I cosiddetti finfluencer sono finiti nel mirino della Consob, che ha deciso di accendere un faro su chi diffonde consigli finanziari online senza alcuna qualifica. La Commissione nazionale per le società e la borsa ha pubblicato un nuovo quaderno FinTech intitolato “La comunicazione finanziaria tramite il canale digitale”, un documento che mette nero su bianco i principali pericoli a cui va incontro chi investe affidandosi al passaparola digitale. L’obiettivo è chiaro, ovvero proteggere il piccolo investitore retail da un ecosistema che, troppo spesso, nasconde insidie e in certi casi vere e proprie truffe.
Quando i consigli finanziari arrivano dai social
Negli ultimi tempi le informazioni di carattere economico sono letteralmente esplose su social media, piattaforme video e community online.

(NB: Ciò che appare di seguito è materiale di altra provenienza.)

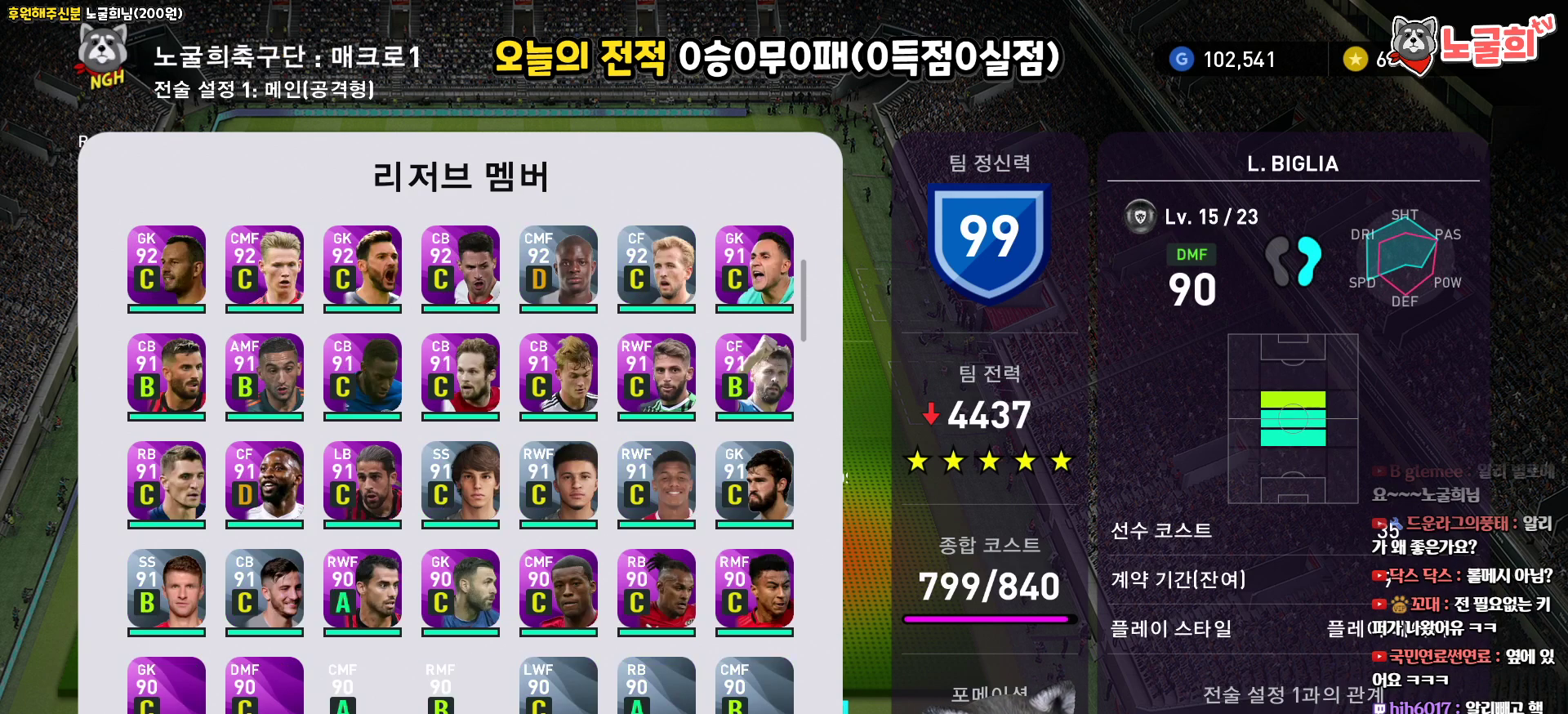
{"buttons": [], "left_stick": "center", "right_stick": "center", "events": [[267, "DPAD_RIGHT", "down"], [350, "DPAD_RIGHT", "up"]]}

Accanto agli intermediari di sempre, quelli regolamentati e riconoscibili, sono spuntati nuovi protagonisti che agiscono fuori dai confini delle regole tradizionali. E il loro peso non è affatto trascurabile, perché riescono a orientare le decisioni di chi mette i propri soldi sul piatto. La Consob ha messo in fila quattro categorie ben precise. I finfluencer, prima di tutto, sono creatori di contenuti che diffondono opinioni e indicazioni finanziarie tramite i social, quasi sempre senza alcuna preparazione professionale alle spalle. Il problema più grosso? In diversi casi nascondono conflitti di interesse legati a guadagni personali oppure a sponsorizzazioni mascherate, presentate come consigli disinteressati.
Poi ci sono le financial web communities, gruppi di persone che si scambiano analisi e strategie su canali come Reddit, Telegram e WhatsApp. Discussioni che sembrano amichevoli e spontanee, ma che possono spingere intere folle nella stessa direzione, senza filtri né controlli.

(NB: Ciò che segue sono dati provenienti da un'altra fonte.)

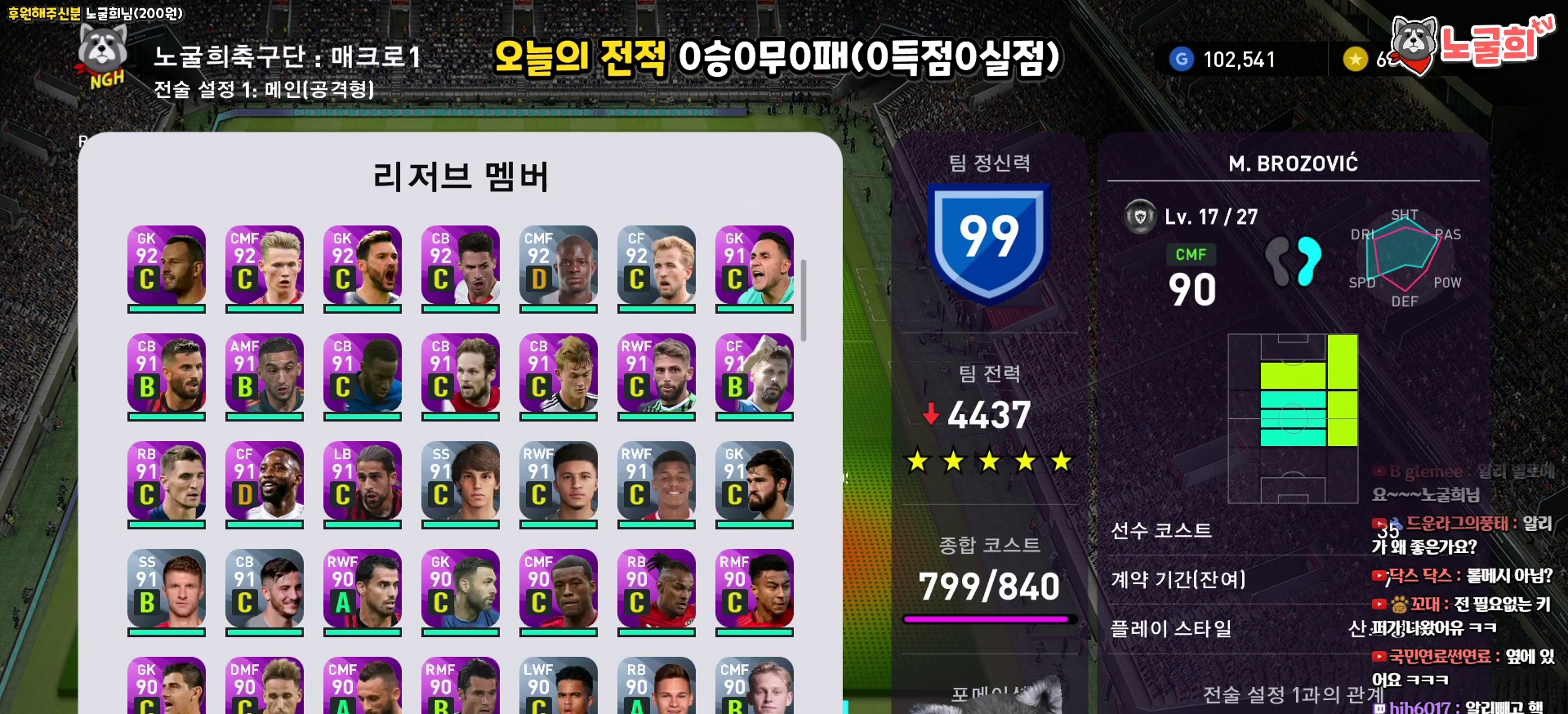
{"buttons": [], "left_stick": "center", "right_stick": "center", "events": [[117, "DPAD_UP", "down"], [217, "DPAD_UP", "up"]]}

Neobroker, Academy e il rischio deepfake
Nell’elenco compaiono anche i neobroker e le piattaforme di trading, intermediari tecnologicamente avanzati che offrono servizi di investimento come l’esecuzione degli ordini. Qui c’è un dettaglio interessante, perché la piattaforma stessa si trasforma in un canale di comunicazione attivo, capace di influenzare le scelte di chi la usa. Capitolo a parte per le Academy, che propongono percorsi di formazione finanziaria spesso pubblicizzati come gratuiti. Sulla carta promettono di insegnare a investire, nella realtà alcune funzionano da semplice esca. Sventolano l’illusione di guadagni facili e accompagnano l’utente dal trading simulato a quello reale tramite le Prop Firm, che danno accesso a un ambiente di prova a pagamento.
Per agganciare le persone vengono usate le stesse logiche dell’intrattenimento digitale, la cosiddetta gamification, che trasforma gli investimenti in qualcosa di simile a un gioco. E negli ultimi tempi la situazione si è fatta ancora più sottile, con l’arrivo di celebrity e influencer virtuali generati dall’intelligenza artificiale. Sempre più di frequente, infatti, i truffatori costruiscono deepfake di personaggi reali per convincere le vittime a fidarsi e a tirare fuori il portafoglio.